Don't want to have this baby for my ex-boyfriend
I am 19 years old and I am pregnant for my ex-boyfriend. When I found out that I was pregnant, my heart skipped a lot of beats.
I felt uneasy and cold sweat washed me because I wasn't expecting this. He has a job, but he doesn't make enough for himself.
I am thinking about terminating this pregnancy as it is only two weeks old. I was quick enough to know that my period didn't come, and something must have gone wrong.
I just got accepted for university and I am working to send myself there.
I wasn't ready for this and my parents would kill me if they find out that I am pregnant. I think it is too much to put on hold.
Also, my ex-boyfriend isn't responsible enough to take up the role of a father. He doesn't have any subjects and I never heard him talk about going back to school.
He doesn't have anywhere for himself. I don't want to put my life on hold for what I am not ready for. Do you think my doctor will understand?
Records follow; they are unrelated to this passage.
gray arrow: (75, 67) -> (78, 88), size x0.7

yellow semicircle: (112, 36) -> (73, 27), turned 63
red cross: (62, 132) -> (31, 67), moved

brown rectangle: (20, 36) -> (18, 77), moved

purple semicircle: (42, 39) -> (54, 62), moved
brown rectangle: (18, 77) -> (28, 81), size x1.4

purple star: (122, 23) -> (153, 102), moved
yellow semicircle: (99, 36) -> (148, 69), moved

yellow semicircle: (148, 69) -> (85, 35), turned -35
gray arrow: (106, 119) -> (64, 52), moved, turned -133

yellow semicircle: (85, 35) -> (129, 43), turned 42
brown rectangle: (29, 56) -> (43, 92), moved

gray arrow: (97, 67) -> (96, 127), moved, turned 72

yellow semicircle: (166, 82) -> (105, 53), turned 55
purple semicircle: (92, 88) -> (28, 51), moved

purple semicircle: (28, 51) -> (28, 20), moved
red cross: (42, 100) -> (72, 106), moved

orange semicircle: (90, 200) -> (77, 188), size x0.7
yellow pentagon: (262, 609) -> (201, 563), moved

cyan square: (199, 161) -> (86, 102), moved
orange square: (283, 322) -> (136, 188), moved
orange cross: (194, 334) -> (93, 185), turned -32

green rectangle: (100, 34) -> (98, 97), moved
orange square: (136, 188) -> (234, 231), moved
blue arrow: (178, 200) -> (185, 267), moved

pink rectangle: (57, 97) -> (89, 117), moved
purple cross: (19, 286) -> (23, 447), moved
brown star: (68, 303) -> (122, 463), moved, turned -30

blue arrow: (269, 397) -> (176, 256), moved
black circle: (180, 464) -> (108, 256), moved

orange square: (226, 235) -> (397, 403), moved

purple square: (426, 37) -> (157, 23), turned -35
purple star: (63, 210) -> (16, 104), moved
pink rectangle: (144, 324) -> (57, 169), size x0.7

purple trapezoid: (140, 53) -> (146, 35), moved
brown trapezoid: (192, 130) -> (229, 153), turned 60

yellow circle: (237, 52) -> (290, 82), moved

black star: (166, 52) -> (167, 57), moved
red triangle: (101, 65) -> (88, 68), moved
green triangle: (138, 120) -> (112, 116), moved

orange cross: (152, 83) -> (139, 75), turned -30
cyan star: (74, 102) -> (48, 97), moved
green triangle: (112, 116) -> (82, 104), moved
How come it is only now that you are thinking of all these things about your ex-boyfriend? What a powerful ex-boyfriend he is!
If both of you were together and you broke up, how come you are having unprotected sex with him? Girl, you are careless.
Now you are thinking about school, his lack of education, his unambitious attitude and his inability to play the role of a father. Why didn't you think of all these things before?
Were you drunk when you were having unprotected sex with him?
I don't know what your doctor would say. But I can tell you that I cannot encourage you to have an abortion.